Pour Stéphane Lamart, végétarien (sans viande ni poisson) et engagé depuis plus de 26 ans dans la défense des animaux, le choc est immédiat :

« Mon sang n’a fait qu’un tour. Devant moi, il n’y avait pas un produit ou une marchandise, mais un animal vivant. Elle bougeait ses antennes. Elle était là, devant nous, et on nous la présentait comme on aurait présenté un objet avec une étiquette et un prix. J’ai trouvé cette scène terriblement violente symboliquement. »

Depuis plusieurs années, Stéphane Lamart milite notamment contre les souffrances infligées aux crustacés et contre les pratiques consistant à les plonger vivants dans l’eau bouillante.

Face à cette langouste condamnée à finir dans l’assiette d’un client, il prend alors une décision pour le moins inhabituelle : il l’achète. Non pas pour la manger, mais pour la sauver 300 euros pour une vie.

La langouste est ensuite ramenée au bord de la Méditerranée et relâchée vivante dans son milieu naturel, lui offrant ainsi une seconde chance.

« Certains trouveront peut-être insensé de dépenser 300 euros pour sauver une langouste. Pour moi, ce qui est insensé, c’est de considérer qu’une vie ne vaut rien dès lors que l’animal est destiné à notre assiette. Cette langouste était vivante. J’avais la possibilité de changer son destin. Je l’ai fait ! »

Cette histoire, aussi singulière soit-elle, porte pour l’Association Stéphane Lamart un message plus large : les crustacés ne doivent plus être considérés comme de simples produits alimentaires dépourvus de toute sensibilité.

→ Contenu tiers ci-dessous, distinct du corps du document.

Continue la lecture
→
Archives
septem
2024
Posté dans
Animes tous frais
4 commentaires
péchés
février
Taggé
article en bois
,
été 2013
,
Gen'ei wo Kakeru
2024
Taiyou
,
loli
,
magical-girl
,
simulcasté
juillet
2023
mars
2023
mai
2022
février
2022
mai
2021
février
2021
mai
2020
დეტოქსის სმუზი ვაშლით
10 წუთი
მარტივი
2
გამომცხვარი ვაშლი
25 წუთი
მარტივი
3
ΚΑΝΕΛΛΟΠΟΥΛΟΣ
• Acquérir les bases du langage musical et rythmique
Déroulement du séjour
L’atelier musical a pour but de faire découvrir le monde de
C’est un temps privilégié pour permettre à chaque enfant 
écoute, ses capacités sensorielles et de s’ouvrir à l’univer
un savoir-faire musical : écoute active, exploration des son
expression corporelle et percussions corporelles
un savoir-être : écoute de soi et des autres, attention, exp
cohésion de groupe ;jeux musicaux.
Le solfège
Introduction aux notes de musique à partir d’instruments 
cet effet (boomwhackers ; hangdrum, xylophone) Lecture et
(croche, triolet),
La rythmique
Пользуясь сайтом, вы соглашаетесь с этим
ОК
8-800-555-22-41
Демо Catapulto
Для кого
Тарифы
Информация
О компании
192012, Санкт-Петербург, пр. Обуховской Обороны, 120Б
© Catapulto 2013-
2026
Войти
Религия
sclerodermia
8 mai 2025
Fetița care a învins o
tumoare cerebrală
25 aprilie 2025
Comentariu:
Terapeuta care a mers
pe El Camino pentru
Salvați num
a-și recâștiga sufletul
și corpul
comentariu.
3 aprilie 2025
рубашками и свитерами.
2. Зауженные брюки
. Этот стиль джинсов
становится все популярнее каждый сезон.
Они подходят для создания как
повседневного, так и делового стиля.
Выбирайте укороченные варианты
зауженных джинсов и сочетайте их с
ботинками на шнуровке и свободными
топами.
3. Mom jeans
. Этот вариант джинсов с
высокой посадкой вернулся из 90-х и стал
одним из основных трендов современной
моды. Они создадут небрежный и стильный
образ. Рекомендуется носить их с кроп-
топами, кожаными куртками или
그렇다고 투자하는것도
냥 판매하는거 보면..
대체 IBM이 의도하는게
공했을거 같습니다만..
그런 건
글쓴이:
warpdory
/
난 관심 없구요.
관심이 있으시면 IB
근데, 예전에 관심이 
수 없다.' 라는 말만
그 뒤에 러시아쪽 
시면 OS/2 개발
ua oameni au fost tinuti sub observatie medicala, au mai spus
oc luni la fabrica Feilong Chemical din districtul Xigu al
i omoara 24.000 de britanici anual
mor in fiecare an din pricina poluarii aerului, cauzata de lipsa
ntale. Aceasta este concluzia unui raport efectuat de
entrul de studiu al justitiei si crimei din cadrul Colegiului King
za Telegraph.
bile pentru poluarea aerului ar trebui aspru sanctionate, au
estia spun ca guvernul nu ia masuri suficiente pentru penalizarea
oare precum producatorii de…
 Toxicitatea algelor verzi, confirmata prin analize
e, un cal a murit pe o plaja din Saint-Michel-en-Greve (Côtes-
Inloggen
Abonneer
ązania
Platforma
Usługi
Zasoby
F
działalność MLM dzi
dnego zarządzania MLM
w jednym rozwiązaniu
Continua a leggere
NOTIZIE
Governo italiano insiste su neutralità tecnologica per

« Lorsque j’ai vu cette langouste bouger devant moi, j’ai pensé à ce que représente notre regard sur l’animal : nous décidons de sa valeur, nous fixons son prix et nous décidons du moment où sa vie doit s’arrêter. Hier soir,  j’ai simplement décidé que, pour elle, ce ne serait pas la fin. »

Ce geste n’est d’ailleurs pas une première pour Stéphane Lamart, qui avait déjà acheté à Menton des crustacés vivants afin de les soustraire à leur mise à mort et de les remettre en liberté.

À travers cette histoire, l’association Stéphane Lamart souhaite interpeller les consommateurs : derrière le homard ou la langouste présenté sur un étal, dans un vivier ou sur un plateau, il y a d’abord un animal vivant.

Et pour cette langouste de Roquebrune-Cap-Martin, le menu du jour aura finalement eu une conclusion inattendue : retour à la mer.